[Stored data]
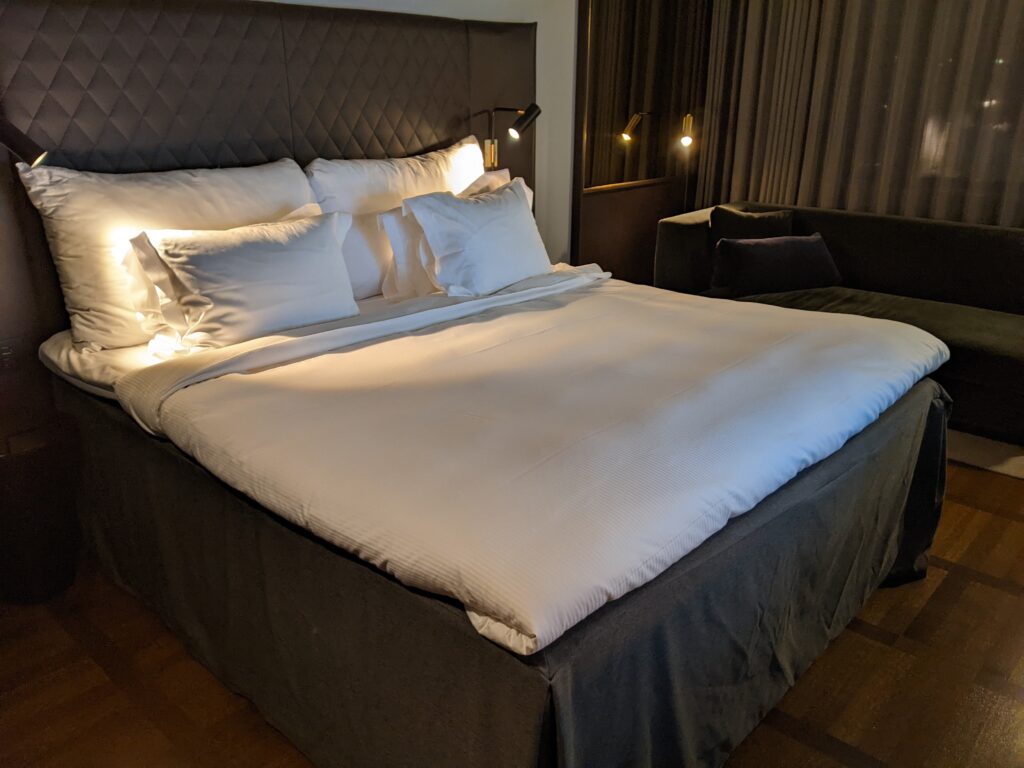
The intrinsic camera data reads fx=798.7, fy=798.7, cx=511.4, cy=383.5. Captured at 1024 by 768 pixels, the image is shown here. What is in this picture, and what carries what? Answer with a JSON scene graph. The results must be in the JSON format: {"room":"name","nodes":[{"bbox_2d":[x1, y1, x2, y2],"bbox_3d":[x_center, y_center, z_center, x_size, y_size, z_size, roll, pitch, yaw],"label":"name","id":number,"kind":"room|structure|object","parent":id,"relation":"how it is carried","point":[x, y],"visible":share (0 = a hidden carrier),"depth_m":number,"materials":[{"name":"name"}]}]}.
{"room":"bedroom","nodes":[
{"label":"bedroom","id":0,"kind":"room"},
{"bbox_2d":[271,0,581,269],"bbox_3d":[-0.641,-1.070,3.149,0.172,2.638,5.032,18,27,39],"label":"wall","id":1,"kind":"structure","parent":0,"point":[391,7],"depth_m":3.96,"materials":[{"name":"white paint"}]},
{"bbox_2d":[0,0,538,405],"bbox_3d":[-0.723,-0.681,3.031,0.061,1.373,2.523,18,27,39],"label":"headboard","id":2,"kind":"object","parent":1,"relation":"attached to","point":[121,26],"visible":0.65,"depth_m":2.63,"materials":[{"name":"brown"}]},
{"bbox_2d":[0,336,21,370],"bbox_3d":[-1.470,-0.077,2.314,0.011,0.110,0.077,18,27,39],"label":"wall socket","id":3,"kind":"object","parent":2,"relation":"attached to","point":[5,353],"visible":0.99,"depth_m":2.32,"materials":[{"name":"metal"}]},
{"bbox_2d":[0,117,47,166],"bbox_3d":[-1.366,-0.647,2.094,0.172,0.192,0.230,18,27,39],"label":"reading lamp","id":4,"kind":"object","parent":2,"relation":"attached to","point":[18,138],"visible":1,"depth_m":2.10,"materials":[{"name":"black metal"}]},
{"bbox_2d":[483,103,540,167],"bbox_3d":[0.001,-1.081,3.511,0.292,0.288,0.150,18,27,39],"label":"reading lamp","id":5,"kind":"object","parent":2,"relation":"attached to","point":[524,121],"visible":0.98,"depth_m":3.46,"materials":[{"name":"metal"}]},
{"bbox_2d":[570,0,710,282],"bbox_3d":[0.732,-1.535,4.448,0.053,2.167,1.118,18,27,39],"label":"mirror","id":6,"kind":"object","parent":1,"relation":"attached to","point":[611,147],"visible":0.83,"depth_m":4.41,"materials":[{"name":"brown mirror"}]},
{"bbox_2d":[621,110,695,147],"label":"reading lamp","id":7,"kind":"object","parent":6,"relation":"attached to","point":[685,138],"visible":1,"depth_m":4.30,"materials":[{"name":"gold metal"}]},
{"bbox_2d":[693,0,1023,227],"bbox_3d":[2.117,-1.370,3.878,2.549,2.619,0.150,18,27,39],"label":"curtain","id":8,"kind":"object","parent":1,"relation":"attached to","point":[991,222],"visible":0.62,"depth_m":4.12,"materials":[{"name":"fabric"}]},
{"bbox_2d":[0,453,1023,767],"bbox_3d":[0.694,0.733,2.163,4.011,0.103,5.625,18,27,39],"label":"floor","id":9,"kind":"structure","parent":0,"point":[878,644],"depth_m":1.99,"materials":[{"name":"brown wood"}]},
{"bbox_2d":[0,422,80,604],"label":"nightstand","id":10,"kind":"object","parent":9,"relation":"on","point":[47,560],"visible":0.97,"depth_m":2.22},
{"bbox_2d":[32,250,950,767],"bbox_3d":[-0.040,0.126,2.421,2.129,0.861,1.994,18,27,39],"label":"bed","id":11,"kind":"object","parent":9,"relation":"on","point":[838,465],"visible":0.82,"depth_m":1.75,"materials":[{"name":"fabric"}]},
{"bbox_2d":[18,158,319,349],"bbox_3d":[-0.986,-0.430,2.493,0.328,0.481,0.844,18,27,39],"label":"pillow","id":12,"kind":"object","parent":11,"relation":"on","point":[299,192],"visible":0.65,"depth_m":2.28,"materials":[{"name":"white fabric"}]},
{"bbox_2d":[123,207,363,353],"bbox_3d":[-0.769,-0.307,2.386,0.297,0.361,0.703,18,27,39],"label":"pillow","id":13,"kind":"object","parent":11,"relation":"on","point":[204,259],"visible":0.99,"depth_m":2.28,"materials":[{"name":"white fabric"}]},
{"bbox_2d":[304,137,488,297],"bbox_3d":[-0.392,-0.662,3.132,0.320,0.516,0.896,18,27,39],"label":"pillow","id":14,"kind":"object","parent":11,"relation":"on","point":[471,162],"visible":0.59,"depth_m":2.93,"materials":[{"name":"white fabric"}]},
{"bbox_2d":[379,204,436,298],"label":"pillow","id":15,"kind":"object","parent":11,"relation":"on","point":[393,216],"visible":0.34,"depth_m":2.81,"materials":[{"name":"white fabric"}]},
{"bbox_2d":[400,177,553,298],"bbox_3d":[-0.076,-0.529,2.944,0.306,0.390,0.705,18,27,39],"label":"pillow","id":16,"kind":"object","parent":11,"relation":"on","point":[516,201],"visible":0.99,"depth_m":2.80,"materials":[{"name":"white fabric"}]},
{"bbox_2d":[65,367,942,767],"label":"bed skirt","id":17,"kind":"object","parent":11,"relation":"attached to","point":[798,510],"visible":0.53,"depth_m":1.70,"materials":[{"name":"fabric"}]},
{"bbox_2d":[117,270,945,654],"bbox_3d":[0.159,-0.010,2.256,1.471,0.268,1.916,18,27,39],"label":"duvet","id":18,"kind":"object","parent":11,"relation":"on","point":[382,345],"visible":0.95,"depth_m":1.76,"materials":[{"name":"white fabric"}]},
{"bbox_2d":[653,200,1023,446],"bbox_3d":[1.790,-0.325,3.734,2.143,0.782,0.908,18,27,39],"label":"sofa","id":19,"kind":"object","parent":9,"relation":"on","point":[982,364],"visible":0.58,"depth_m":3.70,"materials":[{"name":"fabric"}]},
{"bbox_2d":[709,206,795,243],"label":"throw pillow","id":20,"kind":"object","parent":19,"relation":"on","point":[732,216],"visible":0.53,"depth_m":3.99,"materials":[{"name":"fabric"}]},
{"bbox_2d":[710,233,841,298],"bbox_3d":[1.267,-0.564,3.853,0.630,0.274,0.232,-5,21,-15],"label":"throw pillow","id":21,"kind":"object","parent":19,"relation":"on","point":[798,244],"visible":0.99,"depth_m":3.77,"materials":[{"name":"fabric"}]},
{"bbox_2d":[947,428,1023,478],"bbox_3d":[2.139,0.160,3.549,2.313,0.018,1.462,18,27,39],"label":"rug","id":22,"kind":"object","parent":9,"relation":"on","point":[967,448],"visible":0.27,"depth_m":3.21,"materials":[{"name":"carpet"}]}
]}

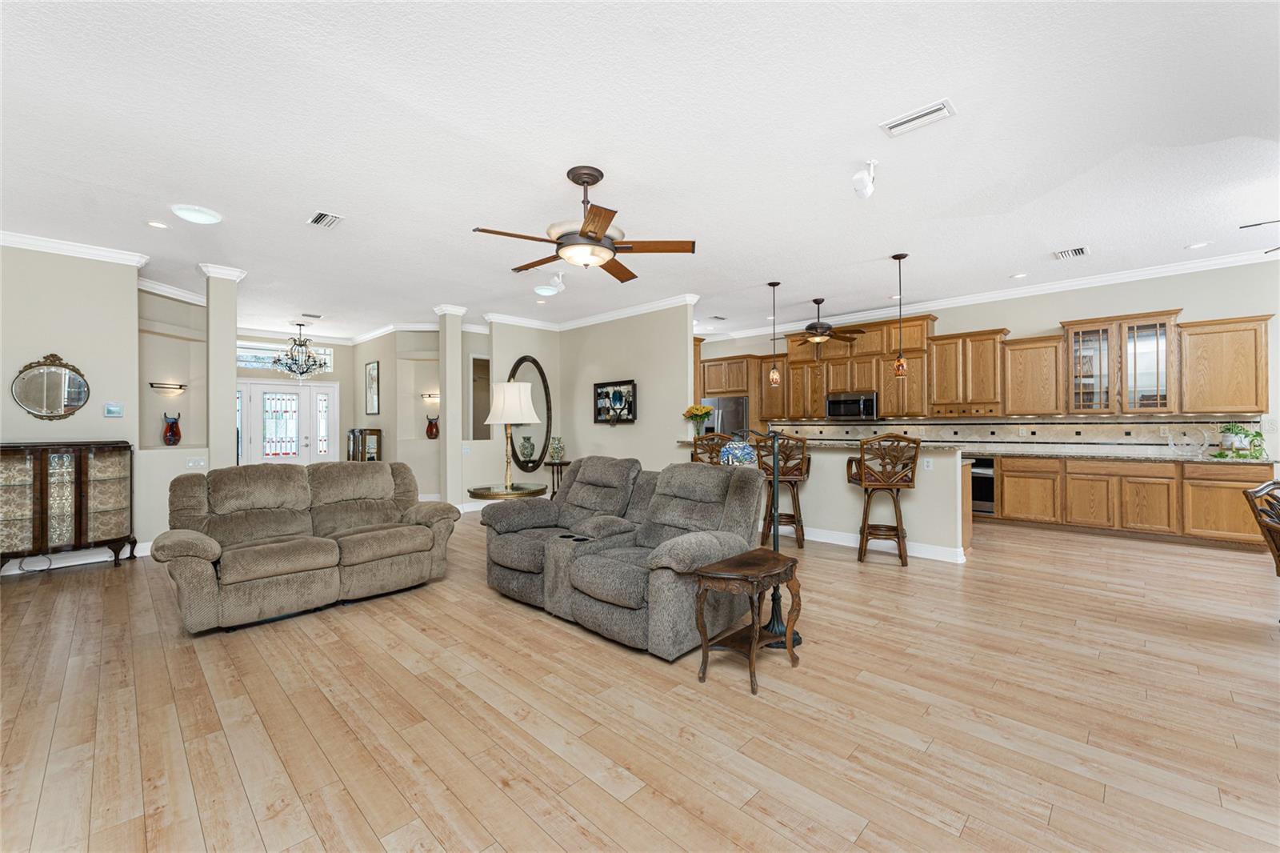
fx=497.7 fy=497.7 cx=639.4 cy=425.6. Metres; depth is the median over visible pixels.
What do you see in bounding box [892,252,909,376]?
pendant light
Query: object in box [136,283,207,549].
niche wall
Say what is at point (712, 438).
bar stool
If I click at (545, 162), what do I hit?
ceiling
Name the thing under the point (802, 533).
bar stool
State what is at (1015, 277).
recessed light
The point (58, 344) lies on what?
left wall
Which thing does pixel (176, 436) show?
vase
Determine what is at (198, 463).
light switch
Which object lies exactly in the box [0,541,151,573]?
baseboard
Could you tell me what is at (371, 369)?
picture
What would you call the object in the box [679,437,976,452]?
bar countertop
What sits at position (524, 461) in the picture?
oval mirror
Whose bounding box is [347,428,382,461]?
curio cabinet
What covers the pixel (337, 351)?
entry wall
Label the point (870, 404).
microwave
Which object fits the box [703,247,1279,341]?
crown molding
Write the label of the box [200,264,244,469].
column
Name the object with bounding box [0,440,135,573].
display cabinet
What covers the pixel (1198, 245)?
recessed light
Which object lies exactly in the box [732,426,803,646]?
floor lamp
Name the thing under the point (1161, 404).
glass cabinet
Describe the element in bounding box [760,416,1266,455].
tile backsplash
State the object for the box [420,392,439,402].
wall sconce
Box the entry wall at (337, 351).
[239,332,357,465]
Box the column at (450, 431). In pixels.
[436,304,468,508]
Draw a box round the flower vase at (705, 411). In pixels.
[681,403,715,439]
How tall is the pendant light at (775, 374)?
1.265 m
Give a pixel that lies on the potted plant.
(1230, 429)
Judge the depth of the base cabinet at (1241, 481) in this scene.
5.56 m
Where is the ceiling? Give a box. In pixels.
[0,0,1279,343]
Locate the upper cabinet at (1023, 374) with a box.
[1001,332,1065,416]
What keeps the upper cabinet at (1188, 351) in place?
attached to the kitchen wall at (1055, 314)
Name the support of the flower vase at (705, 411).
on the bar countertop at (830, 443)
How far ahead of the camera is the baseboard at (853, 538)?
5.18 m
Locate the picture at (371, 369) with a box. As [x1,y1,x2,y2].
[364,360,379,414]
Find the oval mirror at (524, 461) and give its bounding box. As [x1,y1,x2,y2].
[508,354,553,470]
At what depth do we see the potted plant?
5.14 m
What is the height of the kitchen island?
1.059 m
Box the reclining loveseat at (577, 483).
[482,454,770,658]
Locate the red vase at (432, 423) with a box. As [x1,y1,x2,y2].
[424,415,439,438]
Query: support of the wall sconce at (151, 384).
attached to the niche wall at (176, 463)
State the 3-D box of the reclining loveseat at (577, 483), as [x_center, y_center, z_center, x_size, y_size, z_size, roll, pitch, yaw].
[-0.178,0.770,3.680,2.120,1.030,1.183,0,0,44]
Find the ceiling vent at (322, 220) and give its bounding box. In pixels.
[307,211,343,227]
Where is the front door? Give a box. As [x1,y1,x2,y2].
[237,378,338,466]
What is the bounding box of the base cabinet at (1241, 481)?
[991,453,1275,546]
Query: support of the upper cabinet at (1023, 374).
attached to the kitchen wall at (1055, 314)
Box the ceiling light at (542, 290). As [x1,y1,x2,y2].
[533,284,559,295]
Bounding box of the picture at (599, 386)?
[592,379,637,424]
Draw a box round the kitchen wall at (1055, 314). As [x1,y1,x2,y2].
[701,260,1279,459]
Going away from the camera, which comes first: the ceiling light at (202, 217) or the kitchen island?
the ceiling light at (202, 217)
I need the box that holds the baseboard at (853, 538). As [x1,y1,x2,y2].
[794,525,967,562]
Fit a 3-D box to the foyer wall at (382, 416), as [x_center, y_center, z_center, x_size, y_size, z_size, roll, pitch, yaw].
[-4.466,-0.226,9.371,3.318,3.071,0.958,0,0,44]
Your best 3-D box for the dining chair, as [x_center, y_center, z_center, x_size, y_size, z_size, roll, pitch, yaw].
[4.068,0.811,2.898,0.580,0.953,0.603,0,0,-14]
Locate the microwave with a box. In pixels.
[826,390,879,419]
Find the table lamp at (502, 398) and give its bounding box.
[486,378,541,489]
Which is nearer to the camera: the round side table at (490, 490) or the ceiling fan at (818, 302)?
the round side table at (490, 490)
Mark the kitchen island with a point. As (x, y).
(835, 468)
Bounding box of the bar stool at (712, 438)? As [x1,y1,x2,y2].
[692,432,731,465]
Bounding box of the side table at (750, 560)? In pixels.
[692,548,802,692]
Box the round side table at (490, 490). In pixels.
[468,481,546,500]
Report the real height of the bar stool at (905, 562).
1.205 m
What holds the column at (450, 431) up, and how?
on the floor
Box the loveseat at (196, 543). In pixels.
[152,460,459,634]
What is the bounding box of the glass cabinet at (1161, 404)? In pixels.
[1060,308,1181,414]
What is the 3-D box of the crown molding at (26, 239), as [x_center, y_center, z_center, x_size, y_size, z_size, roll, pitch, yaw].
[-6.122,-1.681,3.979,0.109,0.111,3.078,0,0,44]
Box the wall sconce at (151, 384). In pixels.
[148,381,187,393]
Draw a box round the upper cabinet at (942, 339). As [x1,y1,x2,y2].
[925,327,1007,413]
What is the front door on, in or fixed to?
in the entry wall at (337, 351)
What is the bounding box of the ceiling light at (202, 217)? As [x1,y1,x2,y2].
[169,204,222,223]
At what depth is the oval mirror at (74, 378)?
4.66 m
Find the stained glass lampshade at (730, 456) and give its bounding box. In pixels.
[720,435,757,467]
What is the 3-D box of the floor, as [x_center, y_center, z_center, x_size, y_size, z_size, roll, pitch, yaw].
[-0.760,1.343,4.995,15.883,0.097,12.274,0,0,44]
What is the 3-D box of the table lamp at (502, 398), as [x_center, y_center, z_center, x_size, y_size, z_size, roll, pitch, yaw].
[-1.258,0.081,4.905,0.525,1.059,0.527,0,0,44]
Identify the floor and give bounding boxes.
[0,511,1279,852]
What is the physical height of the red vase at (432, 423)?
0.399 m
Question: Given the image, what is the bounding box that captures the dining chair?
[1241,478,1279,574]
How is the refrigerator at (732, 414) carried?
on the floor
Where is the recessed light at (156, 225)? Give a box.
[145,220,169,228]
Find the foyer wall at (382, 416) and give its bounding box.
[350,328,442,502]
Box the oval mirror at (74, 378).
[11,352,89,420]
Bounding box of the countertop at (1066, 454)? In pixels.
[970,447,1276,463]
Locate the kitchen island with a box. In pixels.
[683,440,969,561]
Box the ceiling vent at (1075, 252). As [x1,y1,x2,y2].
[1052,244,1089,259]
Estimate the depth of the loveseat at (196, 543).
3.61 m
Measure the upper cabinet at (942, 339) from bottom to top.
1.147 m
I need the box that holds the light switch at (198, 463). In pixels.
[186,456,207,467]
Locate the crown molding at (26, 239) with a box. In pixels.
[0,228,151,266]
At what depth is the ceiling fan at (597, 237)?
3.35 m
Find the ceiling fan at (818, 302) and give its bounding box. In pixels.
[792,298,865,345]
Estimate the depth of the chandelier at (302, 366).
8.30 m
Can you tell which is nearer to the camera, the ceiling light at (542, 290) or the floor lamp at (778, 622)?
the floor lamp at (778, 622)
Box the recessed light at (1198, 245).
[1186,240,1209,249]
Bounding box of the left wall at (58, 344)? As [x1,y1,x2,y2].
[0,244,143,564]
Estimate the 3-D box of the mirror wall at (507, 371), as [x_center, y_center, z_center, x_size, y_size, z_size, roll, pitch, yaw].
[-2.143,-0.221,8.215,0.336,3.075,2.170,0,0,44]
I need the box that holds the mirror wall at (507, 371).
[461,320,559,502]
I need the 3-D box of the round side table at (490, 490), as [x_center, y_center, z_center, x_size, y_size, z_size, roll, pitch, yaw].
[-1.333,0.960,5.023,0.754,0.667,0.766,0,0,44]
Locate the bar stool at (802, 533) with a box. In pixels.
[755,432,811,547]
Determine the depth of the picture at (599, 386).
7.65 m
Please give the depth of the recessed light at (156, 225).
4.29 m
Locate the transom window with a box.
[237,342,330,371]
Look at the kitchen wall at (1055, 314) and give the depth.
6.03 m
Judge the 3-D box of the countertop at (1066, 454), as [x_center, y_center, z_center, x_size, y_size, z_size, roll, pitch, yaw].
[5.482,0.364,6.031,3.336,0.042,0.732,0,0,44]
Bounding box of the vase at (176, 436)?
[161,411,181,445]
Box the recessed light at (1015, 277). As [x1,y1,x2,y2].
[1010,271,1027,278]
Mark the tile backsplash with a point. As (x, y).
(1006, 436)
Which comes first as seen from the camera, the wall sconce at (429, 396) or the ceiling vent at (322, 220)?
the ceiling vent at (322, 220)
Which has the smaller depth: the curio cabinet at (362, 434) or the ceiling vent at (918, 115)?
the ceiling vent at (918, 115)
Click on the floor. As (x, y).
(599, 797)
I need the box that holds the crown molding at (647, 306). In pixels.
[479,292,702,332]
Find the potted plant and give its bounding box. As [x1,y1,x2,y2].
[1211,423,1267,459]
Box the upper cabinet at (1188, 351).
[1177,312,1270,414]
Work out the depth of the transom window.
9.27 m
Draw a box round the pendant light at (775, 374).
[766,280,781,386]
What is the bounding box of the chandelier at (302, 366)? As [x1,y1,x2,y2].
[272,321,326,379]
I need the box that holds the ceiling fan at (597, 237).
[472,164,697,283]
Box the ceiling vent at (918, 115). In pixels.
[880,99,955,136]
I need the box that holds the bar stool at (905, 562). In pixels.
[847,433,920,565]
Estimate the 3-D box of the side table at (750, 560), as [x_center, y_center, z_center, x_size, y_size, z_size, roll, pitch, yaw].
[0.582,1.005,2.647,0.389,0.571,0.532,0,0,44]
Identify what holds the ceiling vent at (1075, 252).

> _Task goal_: Write out, exactly as given, the line containing "Box the upper cabinet at (1188, 351)." and every line after it to the end of the records. Include nothing else.

> _Answer to the exercise_:
Box the upper cabinet at (1188, 351).
[1177,312,1270,414]
Work out the depth of the transom window.
9.27 m
Draw a box round the pendant light at (775, 374).
[766,280,781,386]
What is the bounding box of the chandelier at (302, 366)? As [x1,y1,x2,y2].
[272,321,326,379]
I need the box that holds the ceiling fan at (597, 237).
[472,164,697,283]
Box the ceiling vent at (918, 115). In pixels.
[880,99,955,136]
I need the box that holds the bar stool at (905, 562). In pixels.
[847,433,920,565]
Estimate the 3-D box of the side table at (750, 560), as [x_center, y_center, z_center, x_size, y_size, z_size, roll, pitch, yaw].
[0.582,1.005,2.647,0.389,0.571,0.532,0,0,44]
Identify what holds the ceiling vent at (1075, 252).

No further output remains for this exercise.